Hmm..... das ist jetzt so eine Meta Frage, auf die ich nur schwer antworten kann, weil es sehr stark von dem Anbieter des Webspace abhängt. Da der Anbieter des Webspace auch Geld mit dem Domains macht (ich zahle im Einkauf für eine .de Domain pro Jahr "nur" 3,50. Jetzt kannst du den Preis mal mit anderen Anbietern vergleichen und wirst sehen, dass die Preise deutlich drüber liegen. Deshalb glaube ich nicht, dass ein Webhoster sich die Mühe macht, die Domain in die Config einzutragen.

Rein Technisch gesehen ist es aber was ganz anderes.

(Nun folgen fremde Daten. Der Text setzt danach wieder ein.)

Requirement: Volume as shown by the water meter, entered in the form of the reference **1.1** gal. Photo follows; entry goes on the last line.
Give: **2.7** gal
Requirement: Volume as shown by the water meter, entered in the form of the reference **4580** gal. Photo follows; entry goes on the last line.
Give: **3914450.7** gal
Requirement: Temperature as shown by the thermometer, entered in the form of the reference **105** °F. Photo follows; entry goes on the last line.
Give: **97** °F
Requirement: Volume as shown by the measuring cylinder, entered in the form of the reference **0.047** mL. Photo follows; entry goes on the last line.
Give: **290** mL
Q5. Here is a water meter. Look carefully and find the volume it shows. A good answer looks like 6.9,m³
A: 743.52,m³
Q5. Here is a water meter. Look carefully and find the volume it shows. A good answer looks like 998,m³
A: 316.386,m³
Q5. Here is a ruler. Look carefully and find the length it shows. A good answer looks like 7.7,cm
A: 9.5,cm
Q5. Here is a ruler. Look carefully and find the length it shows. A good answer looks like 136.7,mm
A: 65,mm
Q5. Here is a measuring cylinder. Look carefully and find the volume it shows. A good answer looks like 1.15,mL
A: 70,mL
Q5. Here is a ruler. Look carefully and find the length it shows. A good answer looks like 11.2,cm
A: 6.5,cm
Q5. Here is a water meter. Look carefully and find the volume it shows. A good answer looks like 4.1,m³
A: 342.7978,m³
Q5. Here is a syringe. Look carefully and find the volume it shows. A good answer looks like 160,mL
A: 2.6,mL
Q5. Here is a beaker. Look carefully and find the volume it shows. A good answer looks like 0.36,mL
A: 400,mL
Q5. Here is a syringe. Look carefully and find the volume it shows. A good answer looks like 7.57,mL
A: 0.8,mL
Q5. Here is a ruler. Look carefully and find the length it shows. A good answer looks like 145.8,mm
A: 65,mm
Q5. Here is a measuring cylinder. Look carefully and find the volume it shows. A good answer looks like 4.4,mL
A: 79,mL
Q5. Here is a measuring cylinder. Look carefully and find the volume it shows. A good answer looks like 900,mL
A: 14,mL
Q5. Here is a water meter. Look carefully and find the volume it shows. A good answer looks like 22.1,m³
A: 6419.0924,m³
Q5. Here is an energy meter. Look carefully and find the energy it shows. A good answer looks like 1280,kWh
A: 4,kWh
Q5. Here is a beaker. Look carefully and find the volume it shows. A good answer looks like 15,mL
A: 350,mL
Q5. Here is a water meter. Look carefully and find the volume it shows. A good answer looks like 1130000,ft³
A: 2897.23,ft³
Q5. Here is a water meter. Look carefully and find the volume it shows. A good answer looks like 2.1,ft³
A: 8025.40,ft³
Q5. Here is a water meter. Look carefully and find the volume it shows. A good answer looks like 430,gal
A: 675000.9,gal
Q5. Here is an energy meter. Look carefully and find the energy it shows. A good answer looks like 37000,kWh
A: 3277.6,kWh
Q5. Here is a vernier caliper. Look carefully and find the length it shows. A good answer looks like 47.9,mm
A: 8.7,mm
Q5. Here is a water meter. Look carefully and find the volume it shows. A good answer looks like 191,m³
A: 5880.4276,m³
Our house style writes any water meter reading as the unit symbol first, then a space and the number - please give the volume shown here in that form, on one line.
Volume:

Denn du brauchst eine Domain garnicht erst zu registrieren, damit *du* darauf zugreifen kannst. Ich weiß nicht, in wie weit du dich mit Netzwerken und DNS auskennst, ich will es hier an dieser Stelle auch nicht erklären, aber was die Denic z.B. macht, ist dass die einen Master DNS Server bereitstellen. Und in diesem Master DNS Server wird deine Domain dann eingetragen mit dem Verweis auf einen anderen DNS Server, der dann letztendlich die IP Adresse zu deiner Domain bereitstellt. 

Auch der Begriff "Anbieter" ist hier etwas mehrdeutig. Domains werden bei einer NIC registriert. Für .de Domains ist es z.B. die Denic, egal über welchen "Anbieter" man die Domain registriert hat. Demnach ist es technisch auch kein Problem, dass Domains bei einem anderen Anbieter liegen, als der Webspace.


----------